• _Work order_: Only the lines from the one that contains "Identify the document" through the last line of the data below should be duplicated, exactly and without pictures.
:: Entries provided ::
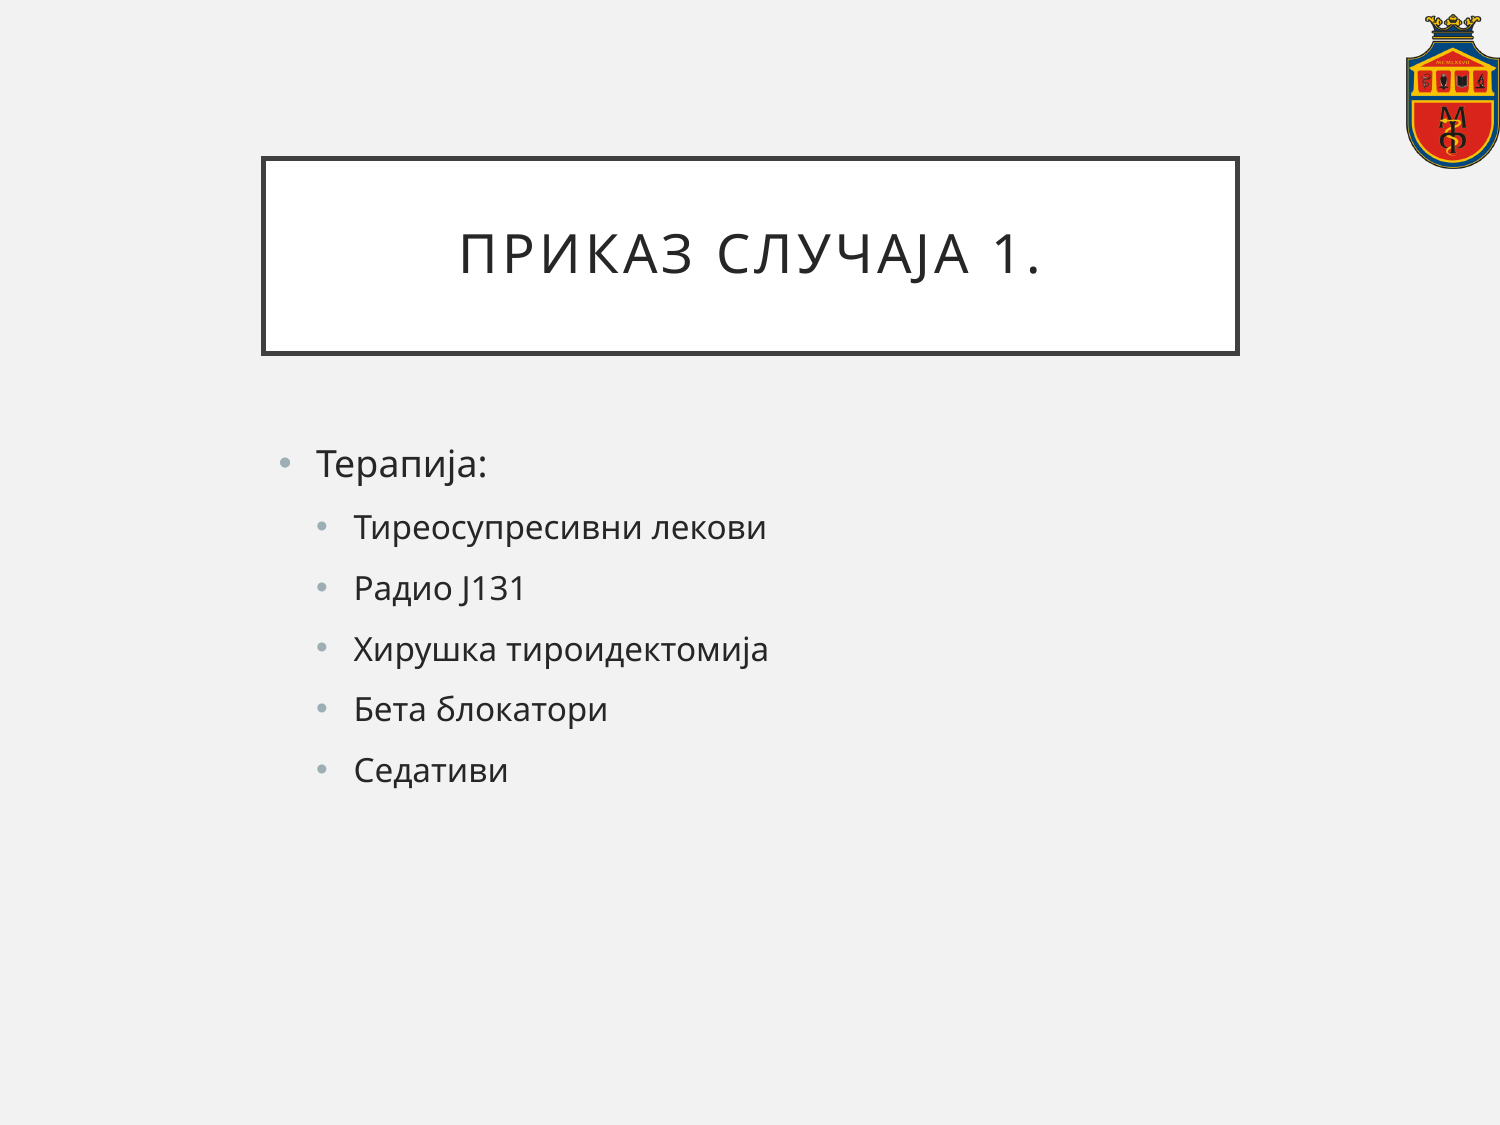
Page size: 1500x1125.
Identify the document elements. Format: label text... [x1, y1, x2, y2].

picture [1406, 14, 1500, 169]
title Приказ случаја 1. [261, 156, 1240, 356]
list Терапија: Тиреосупресивни лекови Радио Ј131 Хирушка тироидектомија Бета блокатори Седативи [263, 432, 1238, 942]
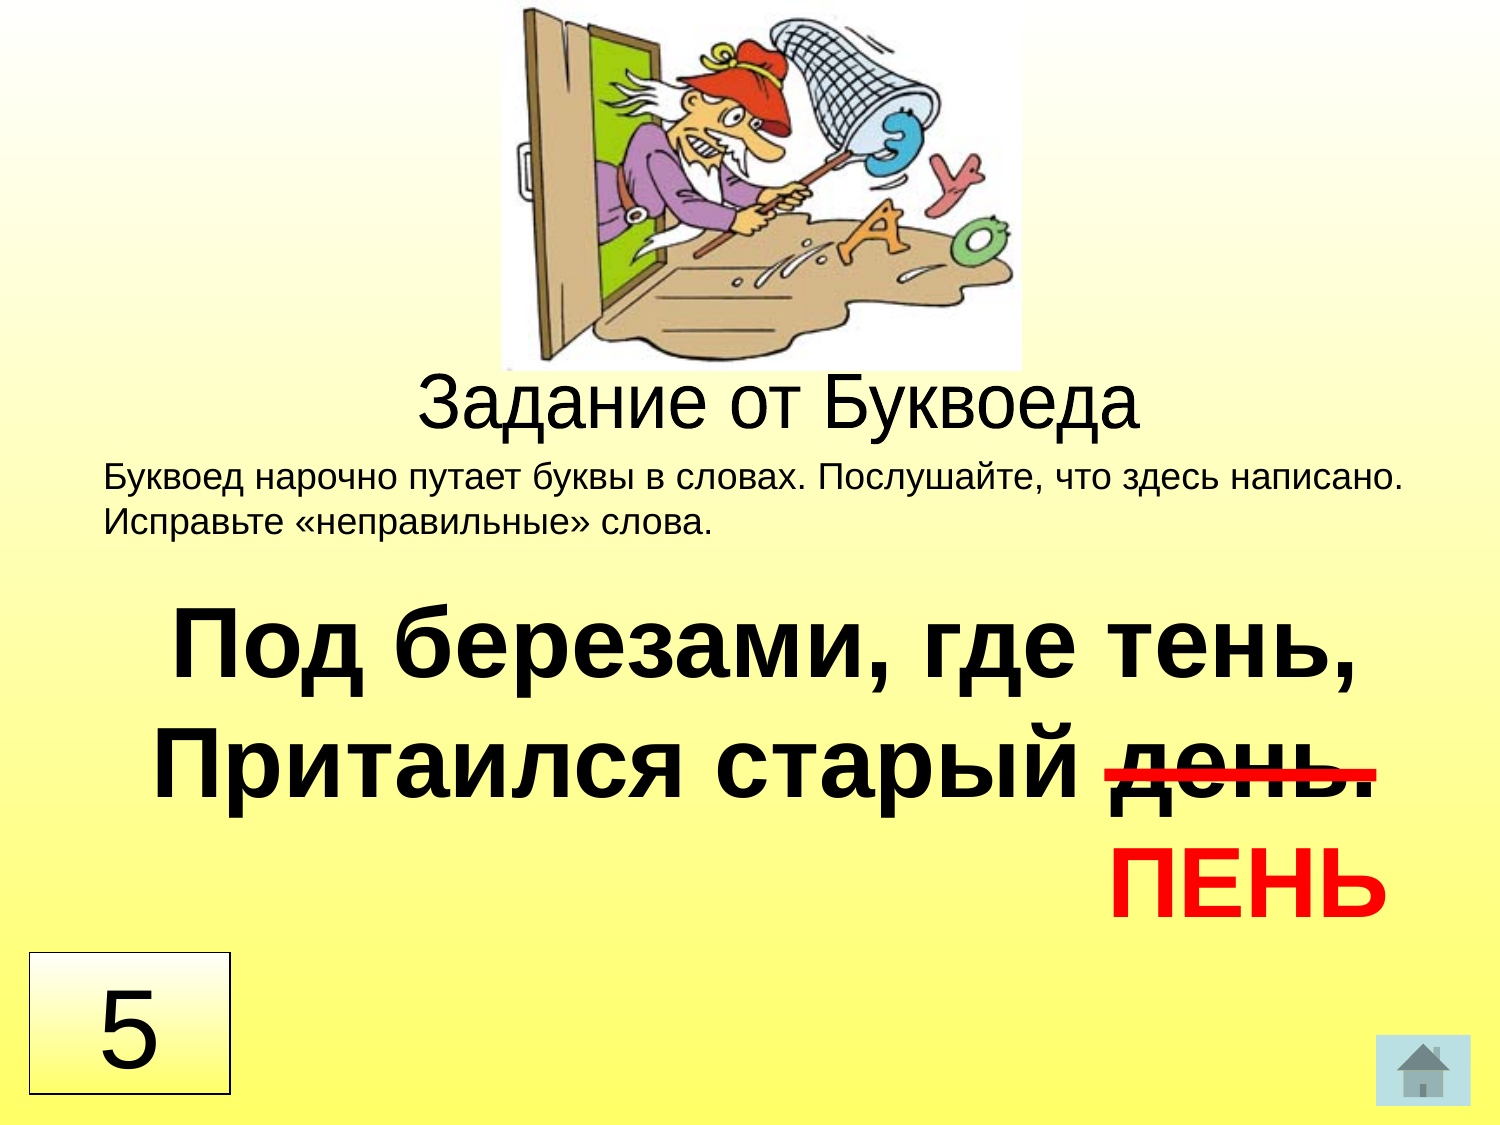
:::
• _Response to the task_:
Identify the document elements. Format: label text... [x1, y1, x2, y2].

picture [1406, 14, 1500, 169]
title Приказ случаја 1. [261, 156, 1240, 356]
list Терапија: Тиреосупресивни лекови Радио Ј131 Хирушка тироидектомија Бета блокатори Седативи [263, 432, 1238, 942]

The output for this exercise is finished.